Croce Verde, riparte il gruppo cinofilo: una nuova risorsa per l’appennino reggianoRiparte ufficialmente il Gruppo Cinofilo della Pubblica assistenza Croce Verde di Castelnovo Monti e Vetto, una realtà che torna operativa con rinnovato entusiasmo e un importante obiettivo: rafforzare le attività di Protezione Civile sul territorio dell’Appennino reggiano.

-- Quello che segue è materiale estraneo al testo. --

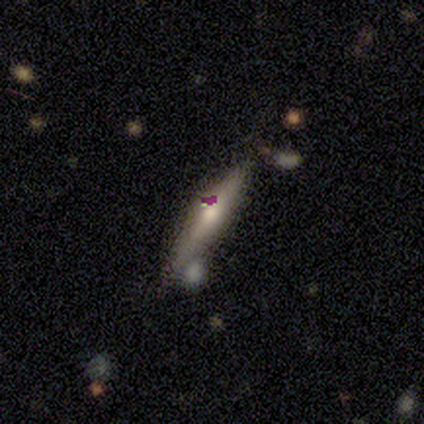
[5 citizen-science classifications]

Sono 14 i nuovi volontari che entrano a far parte del gruppo, insieme ai loro cani. Tutti svolgeranno adeguati percorsi di formazione, dando vita a un progetto strutturato e destinato a crescere nel tempo. Un’iniziativa che unisce competenze, passione e spirito di servizio, con l’obiettivo di fornire un supporto concreto nelle situazioni di emergenza, in particolare nella ricerca di persone disperse in ambienti impervi, boschivi o montani.

“La ripartenza del Gruppo Cinofilo rappresenta per noi un passo molto importante – sottolinea il presidente della Croce Verde, Iacopo Fiorentini – perché significa investire ulteriormente nella sicurezza e nella capacità di risposta del nostro territorio. L’Appennino reggiano presenta caratteristiche ambientali complesse, dove il contributo delle unità cinofile può rivelarsi determinante in caso di emergenze. Le unità cinofile, infatti, sono formate da binomi uomo-cane appositamente addestrati per operare in contesti di Protezione Civile, dove rapidità di intervento e precisione nelle ricerche possono fare la differenza”.

Accanto alle attività operative, il gruppo svolgerà anche momenti di addestramento costante e iniziative ludico-ricreative, fondamentali per garantire il benessere degli animali e consolidare l’affiatamento tra i volontari, ma anche per far conoscere la propria attività coinvolgendo ove possibile nuovi volontari.

Conclude Fiorentini: “Questo progetto nasce dalla preziosa collaborazione della dottoressa Loretta Boni, veterinaria e Istruttore cinofilo, e dell’associazione AiutAppennin, no profit attiva dal 2002 contro il randagismo, che opera sui comuni appenninici, offrendo anche supporto ai proprietari nella gestione degli animali.